CVS Caremark Corporation (CVS) reported its second-quarter results ahead of the open this morning. The drugstore company reported a profit of 65 cents per share, falling short of the consensus estimate for a profit of 68 cents per share on $24.12 billion in revenue. The equity also cut its full-year forecast to $2.68 and $2.73 per share, with Chief Financial Officer David Denton explaining, "the weak economy has had a dampening impact on prescription utilization and consumer behavior across the retail pharmacy sector." CVS also added that its famous feud with Walgreen Company (WAG) did not have an adverse effect on its sales.
However, despite its lackluster earnings report, CVS also said it signed a new long-term contract with Aetna Inc. (AET). The deal is seen as a boost for CVS' beleaguered pharmacy benefits management business. The 12-year deal will include the management of 9.7 million AET pharmacy members and administer roughly $9.5 billion in annual drug spending. Traders reacted positively to this news, as the shares are up roughly 4.25% today, to around $31.90.
Today's technical boost has catapulted CVS above its 10-week moving average for the first time since May. This intermediate-term trendline -- currently docked around $31.50 -- has provided both support and resistance to CVS in the past. CVS has not closed a week above this important moving average since April 30.
Option players have crowded CVS today, with nearly 24,000 contracts traded by midday -- four times the equity's expected single-session volume. Calls have been especially popular, with roughly 13,000 contracts traded so far.
The August 33 call has been a popular pick today, with 1,429 contracts traded -- more than half at the ask price, suggesting they were likely bought. With volume exceeding open interest at this strike, we'll have to wait until tomorrow to confirm whether these are fresh positions. However, if these calls were indeed bought to open, then it seems that traders are counting on CVS' rally to continue in the weeks ahead.

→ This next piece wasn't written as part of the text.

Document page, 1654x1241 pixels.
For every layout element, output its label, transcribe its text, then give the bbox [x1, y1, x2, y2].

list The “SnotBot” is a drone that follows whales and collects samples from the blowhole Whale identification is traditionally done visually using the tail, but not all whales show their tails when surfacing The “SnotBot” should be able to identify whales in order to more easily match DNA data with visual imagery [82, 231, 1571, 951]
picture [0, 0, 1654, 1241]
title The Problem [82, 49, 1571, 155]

Meanwhile, the August 30 put has seen volume of 2,108 contracts traded -- 79% at the bid price. With CVS trading right around $32, these puts may have been sold to open by bullish-to-neutral traders counting on this round number to provide a floor for the stock in the weeks ahead.

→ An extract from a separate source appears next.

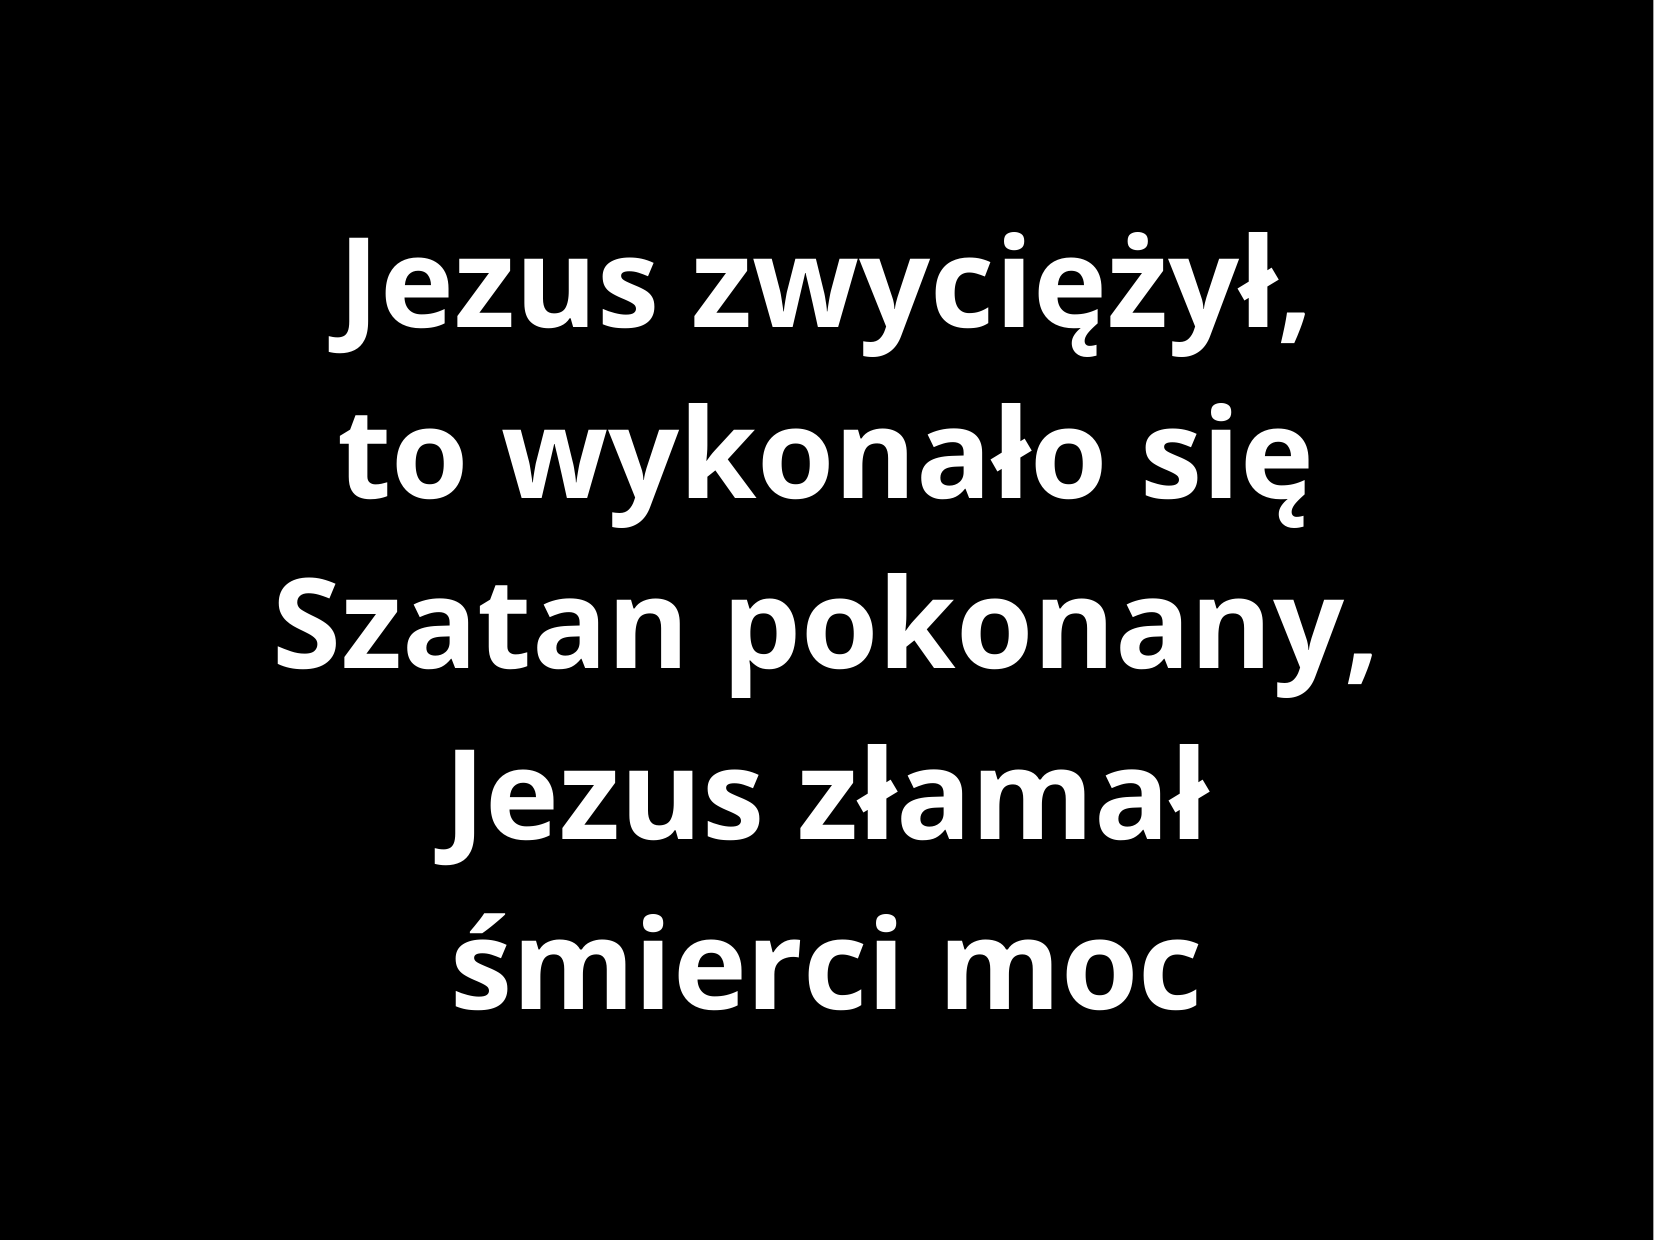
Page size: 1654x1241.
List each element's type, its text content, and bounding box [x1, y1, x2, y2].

subtitle Jezus zwyciężył, to wykonało się Szatan pokonany, Jezus złamał śmierci moc [0, 0, 1654, 1241]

In fact, the August 30 strike lays claim to peak put open interest of roughly 18,000 contracts. Going forward, this heavy accumulation of put open interest could very well provide options-related support for CVS. For the record, peak call open interest of around 18,000 contracts can be found at the August 36 strike.

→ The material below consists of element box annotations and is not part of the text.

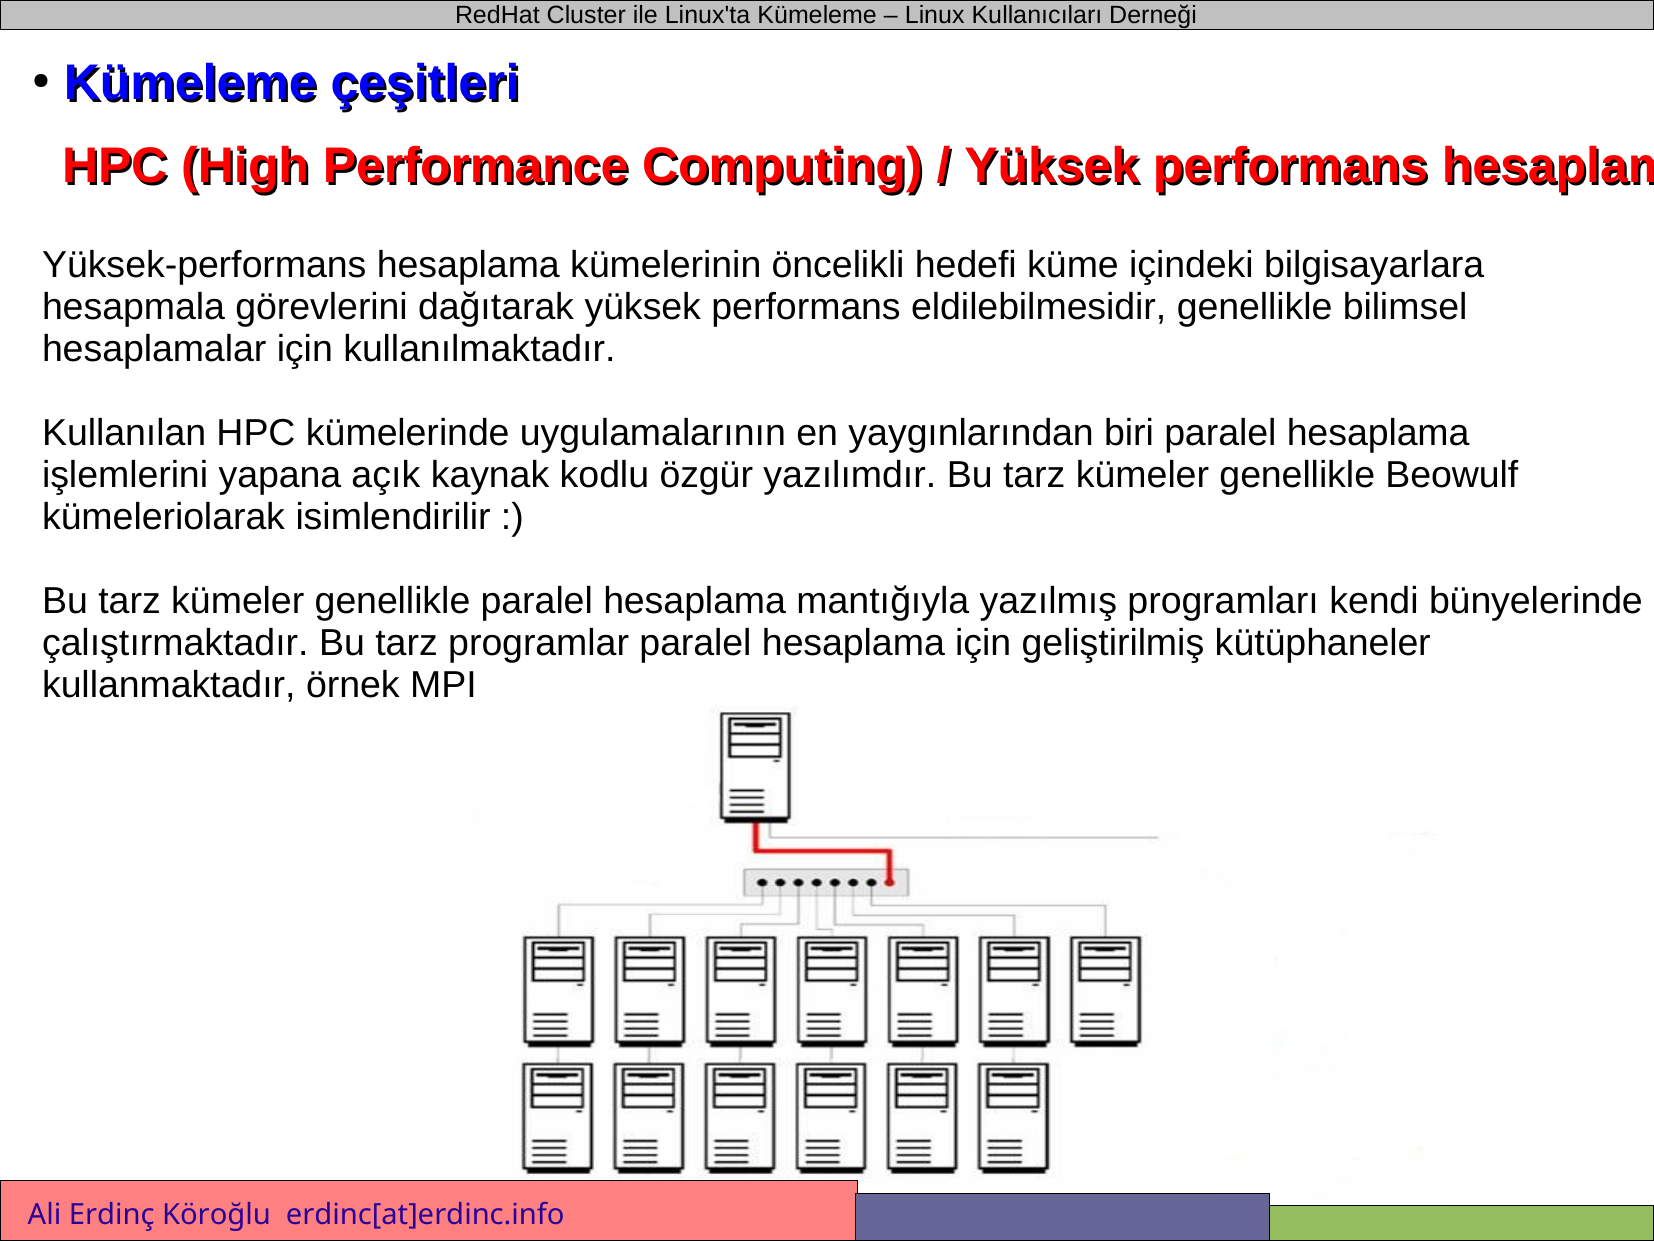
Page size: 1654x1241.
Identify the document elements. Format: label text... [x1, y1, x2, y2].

text_box RedHat Cluster ile Linux'ta Kümeleme – Linux Kullanıcıları Derneği [0, 0, 1654, 30]
text_box [0, 1180, 1654, 1241]
text_box Kümeleme çeşitleri [17, 47, 535, 127]
text_box Yüksek-performans hesaplama kümelerinin öncelikli hedefi küme içindeki bilgisayarlara hesapmala görevlerini dağıtarak yüksek performans eldilebilmesidir, genellikle bilimsel hesaplamalar için kullanılmaktadır. Kullanılan HPC kümelerinde uygulamalarının en yaygınlarından biri paralel hesaplama işlemlerini yapana açık kaynak kodlu özgür yazılımdır. Bu tarz kümeler genellikle Beowulf kümeleriolarak isimlendirilir :) Bu tarz kümeler genellikle paralel hesaplama mantığıyla yazılmış programları kendi bünyelerinde çalıştırmaktadır. Bu tarz programlar paralel hesaplama için geliştirilmiş kütüphaneler kullanmaktadır, örnek MPI [27, 236, 1654, 763]
text_box Ali Erdinç Köroğlu erdinc[at]erdinc.info http://www.erdinc.info [12, 1186, 853, 1241]
picture [472, 763, 1448, 1205]
text_box HPC (High Performance Computing) / Yüksek performans hesaplama kümeleri [47, 130, 1654, 210]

Option players are generally bearish toward the struggling retailer, as indicated by CVS' Schaeffer's put/call open interest ratio (SOIR) of 1.13, in the 67th annual percentile. Echoing this bearish sentiment, short interest grew by 13.5% during the most recent reporting period, indicating that some traders were perhaps counting on a post-earnings slide for CVS.
Despite what could be viewed as a downbeat earnings report, CVS has shot above technical resistance for the first time in months. A weekly close above its 10-week trendline could be the medicine CVS needs to spook the bearish holdouts, helping the stock continue its recent rally.